* **EXTRACT**

The revelation perpetuates the notion of racial and ethnic division that continues to exist in the U.S. public school system nearly half a century after The Civil Rights Act of 1964 ended segregation in schools in America. 

District boundaries are what determines what school a student will attend and those same district boundaries contribute to the division of ethnic, racial, and economic lines across the country. The divisions cover school types, regions, and community types, such as urban and rural. While diversity within schools is associated with the racial and ethnic makeup of a particular district, school district boundaries play a role in the division as well. 

The report revealed that district secession, the process in which schools cut governance ties from an existing district to form a new one, is one of key reasons for the shift in the configuration of ethnic, racial, and wealth. It provides a clear picture of the state of the public school system in relation to diversity. 

New districts usually benefit from being wealthier than other districts. For example, the percentage of students eligible for reduced or free lunch is half of other districts. 

The new information revealed that 14% of students, equating to roughly 7 million students, attended a school where a massive 90% of the students were the same race and same ethnic makeup. 

Of the students attending schools where 75% of students were the same race, half were white in stark comparison to 31% Hispanic, 23% Black, 19% American Indian, and 4% Asian students. 

The percentage of students who attended a same race/ethnicity school in 2020-2021 was 38%, just a bit lower than that of 2014-2015 at 42%. The report follows decade old data from the Department of Education. 

In response to the report, U.S. Rep. (D) Bobby Scott from Virginia, chairman of the House Education and Labor Committee, said that even while the results “will likely not be surprising to most, every American should be alarmed.”

“We know that school segregation doesn’t just isolate low-income students and students of color; it also deprives them of equal access to educational opportunities and resources,” he said. “We simply cannot allow our progress toward educational equality in America to be further eroded.”

The Government Accountability Office has provided the report to the Department of Justice and Department of Education for further analysis.

* **DATASET CONTENT**
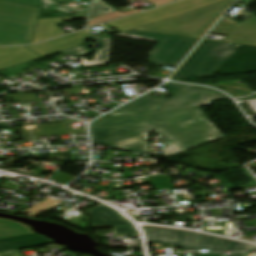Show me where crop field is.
I'll return each mask as SVG.
<instances>
[{
    "instance_id": "obj_2",
    "label": "crop field",
    "mask_w": 256,
    "mask_h": 256,
    "mask_svg": "<svg viewBox=\"0 0 256 256\" xmlns=\"http://www.w3.org/2000/svg\"><path fill=\"white\" fill-rule=\"evenodd\" d=\"M184 86V84L167 83L162 87L174 93ZM220 98H226V96L212 89L188 86L173 95L171 99L166 101L158 110L207 105L210 104V100ZM164 100H166L165 96L157 98L146 95L105 116L152 111L159 107Z\"/></svg>"
},
{
    "instance_id": "obj_16",
    "label": "crop field",
    "mask_w": 256,
    "mask_h": 256,
    "mask_svg": "<svg viewBox=\"0 0 256 256\" xmlns=\"http://www.w3.org/2000/svg\"><path fill=\"white\" fill-rule=\"evenodd\" d=\"M24 225L12 221L0 219V238L30 234Z\"/></svg>"
},
{
    "instance_id": "obj_5",
    "label": "crop field",
    "mask_w": 256,
    "mask_h": 256,
    "mask_svg": "<svg viewBox=\"0 0 256 256\" xmlns=\"http://www.w3.org/2000/svg\"><path fill=\"white\" fill-rule=\"evenodd\" d=\"M147 240L154 244H173L183 248L182 252H209L256 250V246L247 245L227 239L206 236L194 232L169 230L158 227H143Z\"/></svg>"
},
{
    "instance_id": "obj_21",
    "label": "crop field",
    "mask_w": 256,
    "mask_h": 256,
    "mask_svg": "<svg viewBox=\"0 0 256 256\" xmlns=\"http://www.w3.org/2000/svg\"><path fill=\"white\" fill-rule=\"evenodd\" d=\"M89 51H90V49L81 45V46H78V47H74V48H71V49H68V50L61 51V53L79 57V56H82V55L86 54Z\"/></svg>"
},
{
    "instance_id": "obj_10",
    "label": "crop field",
    "mask_w": 256,
    "mask_h": 256,
    "mask_svg": "<svg viewBox=\"0 0 256 256\" xmlns=\"http://www.w3.org/2000/svg\"><path fill=\"white\" fill-rule=\"evenodd\" d=\"M210 33L226 35V43L256 46V16L240 23L223 16Z\"/></svg>"
},
{
    "instance_id": "obj_23",
    "label": "crop field",
    "mask_w": 256,
    "mask_h": 256,
    "mask_svg": "<svg viewBox=\"0 0 256 256\" xmlns=\"http://www.w3.org/2000/svg\"><path fill=\"white\" fill-rule=\"evenodd\" d=\"M75 122V120L69 119L68 121L65 122V124L70 128V130L72 131V133H79V132H85V129L81 128V129H72L70 123Z\"/></svg>"
},
{
    "instance_id": "obj_4",
    "label": "crop field",
    "mask_w": 256,
    "mask_h": 256,
    "mask_svg": "<svg viewBox=\"0 0 256 256\" xmlns=\"http://www.w3.org/2000/svg\"><path fill=\"white\" fill-rule=\"evenodd\" d=\"M233 1H223L135 30L201 39Z\"/></svg>"
},
{
    "instance_id": "obj_7",
    "label": "crop field",
    "mask_w": 256,
    "mask_h": 256,
    "mask_svg": "<svg viewBox=\"0 0 256 256\" xmlns=\"http://www.w3.org/2000/svg\"><path fill=\"white\" fill-rule=\"evenodd\" d=\"M239 45L204 41L175 72L171 79L215 75Z\"/></svg>"
},
{
    "instance_id": "obj_26",
    "label": "crop field",
    "mask_w": 256,
    "mask_h": 256,
    "mask_svg": "<svg viewBox=\"0 0 256 256\" xmlns=\"http://www.w3.org/2000/svg\"><path fill=\"white\" fill-rule=\"evenodd\" d=\"M199 256H222V254H198Z\"/></svg>"
},
{
    "instance_id": "obj_20",
    "label": "crop field",
    "mask_w": 256,
    "mask_h": 256,
    "mask_svg": "<svg viewBox=\"0 0 256 256\" xmlns=\"http://www.w3.org/2000/svg\"><path fill=\"white\" fill-rule=\"evenodd\" d=\"M114 237L138 236L133 227L113 228Z\"/></svg>"
},
{
    "instance_id": "obj_18",
    "label": "crop field",
    "mask_w": 256,
    "mask_h": 256,
    "mask_svg": "<svg viewBox=\"0 0 256 256\" xmlns=\"http://www.w3.org/2000/svg\"><path fill=\"white\" fill-rule=\"evenodd\" d=\"M113 11H117V9L102 2V0H94L89 19L103 15V14H107Z\"/></svg>"
},
{
    "instance_id": "obj_3",
    "label": "crop field",
    "mask_w": 256,
    "mask_h": 256,
    "mask_svg": "<svg viewBox=\"0 0 256 256\" xmlns=\"http://www.w3.org/2000/svg\"><path fill=\"white\" fill-rule=\"evenodd\" d=\"M207 120L197 107L100 118L91 132Z\"/></svg>"
},
{
    "instance_id": "obj_17",
    "label": "crop field",
    "mask_w": 256,
    "mask_h": 256,
    "mask_svg": "<svg viewBox=\"0 0 256 256\" xmlns=\"http://www.w3.org/2000/svg\"><path fill=\"white\" fill-rule=\"evenodd\" d=\"M111 37L99 40L102 43V49L96 50L93 61H86L85 57L81 59L82 67L104 64L108 61V55L111 44Z\"/></svg>"
},
{
    "instance_id": "obj_9",
    "label": "crop field",
    "mask_w": 256,
    "mask_h": 256,
    "mask_svg": "<svg viewBox=\"0 0 256 256\" xmlns=\"http://www.w3.org/2000/svg\"><path fill=\"white\" fill-rule=\"evenodd\" d=\"M220 1L223 0H182L154 10L146 11L124 19H120L108 24L120 32L128 31L130 29L139 28L148 24H152L167 19L169 17L190 12L198 8Z\"/></svg>"
},
{
    "instance_id": "obj_1",
    "label": "crop field",
    "mask_w": 256,
    "mask_h": 256,
    "mask_svg": "<svg viewBox=\"0 0 256 256\" xmlns=\"http://www.w3.org/2000/svg\"><path fill=\"white\" fill-rule=\"evenodd\" d=\"M154 130L163 138L168 136L175 143L161 151L166 157L223 137L209 122H194L145 128L91 133L93 143L114 145L115 148L139 154L149 153L145 133Z\"/></svg>"
},
{
    "instance_id": "obj_13",
    "label": "crop field",
    "mask_w": 256,
    "mask_h": 256,
    "mask_svg": "<svg viewBox=\"0 0 256 256\" xmlns=\"http://www.w3.org/2000/svg\"><path fill=\"white\" fill-rule=\"evenodd\" d=\"M40 58L25 47L0 48V69Z\"/></svg>"
},
{
    "instance_id": "obj_15",
    "label": "crop field",
    "mask_w": 256,
    "mask_h": 256,
    "mask_svg": "<svg viewBox=\"0 0 256 256\" xmlns=\"http://www.w3.org/2000/svg\"><path fill=\"white\" fill-rule=\"evenodd\" d=\"M83 17H75V18H86ZM61 19H74V18H51V19H40L38 22V26L35 32V36L33 39V43L46 40L58 35L65 34L63 30L57 27L55 24L61 23ZM32 43V44H33Z\"/></svg>"
},
{
    "instance_id": "obj_25",
    "label": "crop field",
    "mask_w": 256,
    "mask_h": 256,
    "mask_svg": "<svg viewBox=\"0 0 256 256\" xmlns=\"http://www.w3.org/2000/svg\"><path fill=\"white\" fill-rule=\"evenodd\" d=\"M223 256H245V253H232V255H223Z\"/></svg>"
},
{
    "instance_id": "obj_19",
    "label": "crop field",
    "mask_w": 256,
    "mask_h": 256,
    "mask_svg": "<svg viewBox=\"0 0 256 256\" xmlns=\"http://www.w3.org/2000/svg\"><path fill=\"white\" fill-rule=\"evenodd\" d=\"M54 199H50V198H48V199H46V200H44V201H42L41 203H39V204H37L36 206H34V207H32L31 209H29V210H27L26 212H24L23 214H26V213H28L29 211H31V210H33L34 208H36L37 206H39V205H41L42 203H46V204H48L49 202H51V201H53ZM61 201H59V200H57V201H55V202H53L52 204H50V205H48L47 207H45V208H43L42 206V210H40V211H38V212H36L35 214H33V215H29L30 213H32V212H34V211H36V210H34V211H32V212H30L29 214H28V216L29 217H33V218H35V217H37L38 215H40V214H42L43 212H45L46 210H48V209H50V208H52V207H54V206H56L57 204H59ZM45 204V205H46ZM44 206V205H43ZM41 207H39V208H41ZM38 208V209H39Z\"/></svg>"
},
{
    "instance_id": "obj_6",
    "label": "crop field",
    "mask_w": 256,
    "mask_h": 256,
    "mask_svg": "<svg viewBox=\"0 0 256 256\" xmlns=\"http://www.w3.org/2000/svg\"><path fill=\"white\" fill-rule=\"evenodd\" d=\"M40 8L0 1V46L30 44Z\"/></svg>"
},
{
    "instance_id": "obj_14",
    "label": "crop field",
    "mask_w": 256,
    "mask_h": 256,
    "mask_svg": "<svg viewBox=\"0 0 256 256\" xmlns=\"http://www.w3.org/2000/svg\"><path fill=\"white\" fill-rule=\"evenodd\" d=\"M50 243L48 238L36 234L0 239V253Z\"/></svg>"
},
{
    "instance_id": "obj_24",
    "label": "crop field",
    "mask_w": 256,
    "mask_h": 256,
    "mask_svg": "<svg viewBox=\"0 0 256 256\" xmlns=\"http://www.w3.org/2000/svg\"><path fill=\"white\" fill-rule=\"evenodd\" d=\"M0 256H21V254L18 252V250L2 253Z\"/></svg>"
},
{
    "instance_id": "obj_12",
    "label": "crop field",
    "mask_w": 256,
    "mask_h": 256,
    "mask_svg": "<svg viewBox=\"0 0 256 256\" xmlns=\"http://www.w3.org/2000/svg\"><path fill=\"white\" fill-rule=\"evenodd\" d=\"M92 216L91 228L132 226L113 209L99 204L87 211Z\"/></svg>"
},
{
    "instance_id": "obj_8",
    "label": "crop field",
    "mask_w": 256,
    "mask_h": 256,
    "mask_svg": "<svg viewBox=\"0 0 256 256\" xmlns=\"http://www.w3.org/2000/svg\"><path fill=\"white\" fill-rule=\"evenodd\" d=\"M117 37L143 39L159 42L158 45L149 54L150 64L158 66L177 67L180 61L195 46L198 40L172 37L159 34L128 31L117 35Z\"/></svg>"
},
{
    "instance_id": "obj_11",
    "label": "crop field",
    "mask_w": 256,
    "mask_h": 256,
    "mask_svg": "<svg viewBox=\"0 0 256 256\" xmlns=\"http://www.w3.org/2000/svg\"><path fill=\"white\" fill-rule=\"evenodd\" d=\"M89 35H91L89 32L83 30L57 39L42 42L32 46H27V48L44 56L50 53L84 44L83 40Z\"/></svg>"
},
{
    "instance_id": "obj_22",
    "label": "crop field",
    "mask_w": 256,
    "mask_h": 256,
    "mask_svg": "<svg viewBox=\"0 0 256 256\" xmlns=\"http://www.w3.org/2000/svg\"><path fill=\"white\" fill-rule=\"evenodd\" d=\"M4 1H9V2H15V3H21V4L40 7V1L41 0H4ZM80 1L90 2L91 0H80Z\"/></svg>"
}]
</instances>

* **WORK INSTRUCTIONS**
a - In the article on school segregation, which two departments received the report from the Government Accountability Office?
b - Copy the text of the school segregation article between "The report revealed" and "same ethnic makeup.", inclusive.

* **RESPONSE LIST**
a - The Department of Justice and the Department of Education.

b -
The report revealed that district secession, the process in which schools cut governance ties from an existing district to form a new one, is one of key reasons for the shift in the configuration of ethnic, racial, and wealth. It provides a clear picture of the state of the public school system in relation to diversity. 

New districts usually benefit from being wealthier than other districts. For example, the percentage of students eligible for reduced or free lunch is half of other districts. 

The new information revealed that 14% of students, equating to roughly 7 million students, attended a school where a massive 90% of the students were the same race and same ethnic makeup.